[start PAGE]

People v. Stingley, 414 Ill. 398 (1953)

March 23, 1953 · Illinois Supreme Court · No. 32574
414 Ill. 398

(No. 32574.

The People of the State of Illinois, Defendant in Error, vs. Elijah Stingley, Plaintiff in Error.

Opinion filed March 23, 1953.

*399Elijah Stingley, pro se.

Ivan A. Elliott, Attorney General, of Springfield, and John GuTknEchT, State’s Attorney, of Chicago, (John T. Gallagher, Rudolph L. Janega, and Arthur P. Manning, all of Chicago, of counsel,) for the People.

Mr. Chiep Justice Crampton

delivered the opinion of the court:

The plaintiff in error, Elijah Stingley, brings a writ of error to the criminal court of Cook County, where a bench trial was had without the intervention of a jury, a jury having been waived, to review the legality of two consecutive sentences for terms of ten to fourteen years each in the Illinois State Penitentiary entered upon two separate counts of the same indictment, which charged in one count an assault with intent to rape, and, in another, an assault with intent to murder, both of which arose out of a single series of acts committed upon the same victim at the same time and place.

[end PAGE]

### TASK SET
- a) In the court opinion, why was the case in the criminal court of Cook County tried by a judge alone, without a jury?
- b) Turn the paragraph of the court opinion that begins "The plaintiff in error, Elijah Stingley" into a short list of its main facts.

[start SUPPLIED ENTRIES]

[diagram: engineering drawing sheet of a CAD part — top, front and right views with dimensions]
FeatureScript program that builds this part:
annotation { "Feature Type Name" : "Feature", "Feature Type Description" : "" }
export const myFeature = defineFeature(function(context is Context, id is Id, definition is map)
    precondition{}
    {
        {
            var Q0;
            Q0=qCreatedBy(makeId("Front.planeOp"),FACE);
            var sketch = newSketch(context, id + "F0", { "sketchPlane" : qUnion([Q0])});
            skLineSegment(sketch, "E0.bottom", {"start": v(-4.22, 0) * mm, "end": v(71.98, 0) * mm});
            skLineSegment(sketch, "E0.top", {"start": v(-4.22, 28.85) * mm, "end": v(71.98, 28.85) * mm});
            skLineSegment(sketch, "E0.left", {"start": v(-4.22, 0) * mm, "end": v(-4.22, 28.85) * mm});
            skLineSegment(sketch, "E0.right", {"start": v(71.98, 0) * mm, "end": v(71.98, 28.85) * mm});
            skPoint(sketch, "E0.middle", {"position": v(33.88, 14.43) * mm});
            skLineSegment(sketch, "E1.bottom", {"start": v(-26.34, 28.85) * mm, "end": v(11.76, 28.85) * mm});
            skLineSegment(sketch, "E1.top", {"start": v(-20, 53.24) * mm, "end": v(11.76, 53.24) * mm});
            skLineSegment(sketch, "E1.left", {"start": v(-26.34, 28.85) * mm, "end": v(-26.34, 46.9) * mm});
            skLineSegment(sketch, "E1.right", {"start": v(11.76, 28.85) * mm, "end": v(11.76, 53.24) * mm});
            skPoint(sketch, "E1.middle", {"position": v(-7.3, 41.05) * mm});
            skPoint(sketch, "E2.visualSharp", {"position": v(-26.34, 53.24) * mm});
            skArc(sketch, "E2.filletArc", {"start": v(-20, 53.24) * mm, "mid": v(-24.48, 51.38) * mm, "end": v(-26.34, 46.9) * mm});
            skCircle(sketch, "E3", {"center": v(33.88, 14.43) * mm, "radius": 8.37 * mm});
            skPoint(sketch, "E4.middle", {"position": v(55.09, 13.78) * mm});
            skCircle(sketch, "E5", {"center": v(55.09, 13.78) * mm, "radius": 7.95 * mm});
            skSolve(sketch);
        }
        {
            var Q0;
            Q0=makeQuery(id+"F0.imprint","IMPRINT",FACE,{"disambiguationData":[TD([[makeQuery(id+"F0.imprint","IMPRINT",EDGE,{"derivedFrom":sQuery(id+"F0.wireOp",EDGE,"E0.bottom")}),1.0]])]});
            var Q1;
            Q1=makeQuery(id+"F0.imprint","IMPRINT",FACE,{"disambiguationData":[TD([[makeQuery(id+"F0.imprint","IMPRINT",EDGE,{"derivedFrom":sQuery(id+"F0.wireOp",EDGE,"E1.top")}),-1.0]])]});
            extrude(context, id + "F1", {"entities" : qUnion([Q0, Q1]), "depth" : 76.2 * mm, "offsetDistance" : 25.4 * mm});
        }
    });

[end SUPPLIED ENTRIES]

### SOLUTIONS PER TASK
- a) It was a bench trial because a jury had been waived.

- b)
- Elijah Stingley brings a writ of error to the criminal court of Cook County.
- He was tried there by a judge alone, having waived a jury.
- He seeks review of the legality of two consecutive sentences of ten to fourteen years each in the Illinois State Penitentiary.
- The sentences were entered on two separate counts of the same indictment: assault with intent to rape, and assault with intent to murder.
- Both charges arose from a single series of acts against the same victim at the same time and place.